Avant de parler de subtilité des astuces et références dans les logo, parlons de subtilité tout court. Dans le graphic design c’est souvent la taille du logo qui constitue la première offense.
La requête est tellement courant que c’est devenu une récurrente chez les graphistes : make it bigger !
Pour rester subtil, faites confiance au professionnel qui fixe une dimension adaptée au projet et à la marque. Une taille juste implique :
- Un équilibre visuel : fondation d’une sensation de professionnalisme et de qualité pour votre marque, pensez aux packaging apple ;
- Une hiérarchie de l’information : les tailles relatives, la mise en page et les différentes emphases donnent à chaque élément une importance conforme aux objectifs business du visuel ;
- La direction du regard : guider l’œil du client ne fonctionne qu’avec une mise en page soignée et cohérente ;
- Suffisamment de white space : pour maintenir une élégance, un confort de lecture pour garder les yeux du client sur le visuel. Cet espace libre est une bouffée d’air frais pour le client et un outil incontournable d’organisation de l’information (blocs).

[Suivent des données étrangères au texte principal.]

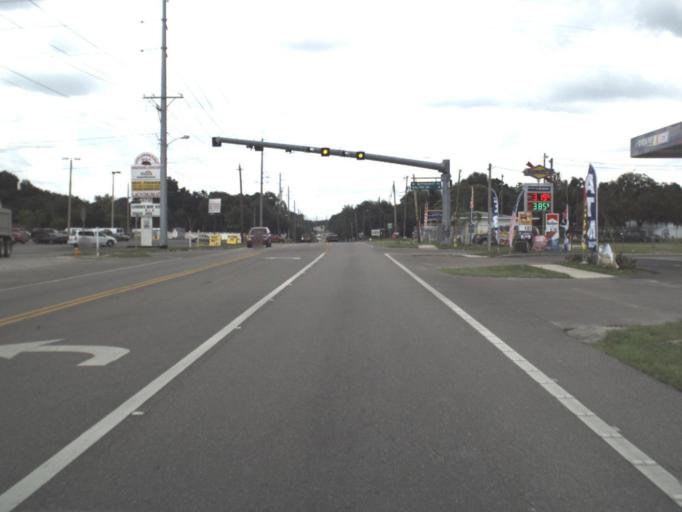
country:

Logo. Mais comment je sais que c’est une boulangerie ? Il n’y a pas de baguette.
Ne soyez pas trop littéral.
Restez simple. C’est la règle d’or du design. Si vous essayez d’être trop littéral vous allez finir avec un sacré bazar. Apple ne vend pas des pommes.
Il faudra peut-être que Apple et Windows changent leurs logo pour un petit ordinateur ?
Le premier logo d’Apple était très explicite, décrivant en détail la scène de la pomme de Newton. La perfection c’est quand il n’y a plus rien à enlever ; Apple a tellement enlevé qu’il manque un morceau à sa pomme iconique !
Les Rolling Stones n’utilisent pas une guitare ou des notes de musique sur leur logo mais une langue. Cela relaie une attitude. En général plus vous essayez d’en dire avec un logo, plus le message devient générique ou alambiqué. Si les Rolling Stones avaient utilisé une guitare, le logo aurait perdu l’impact et l’allure. Cela ne les aurait pas sorti du lot des autres marques.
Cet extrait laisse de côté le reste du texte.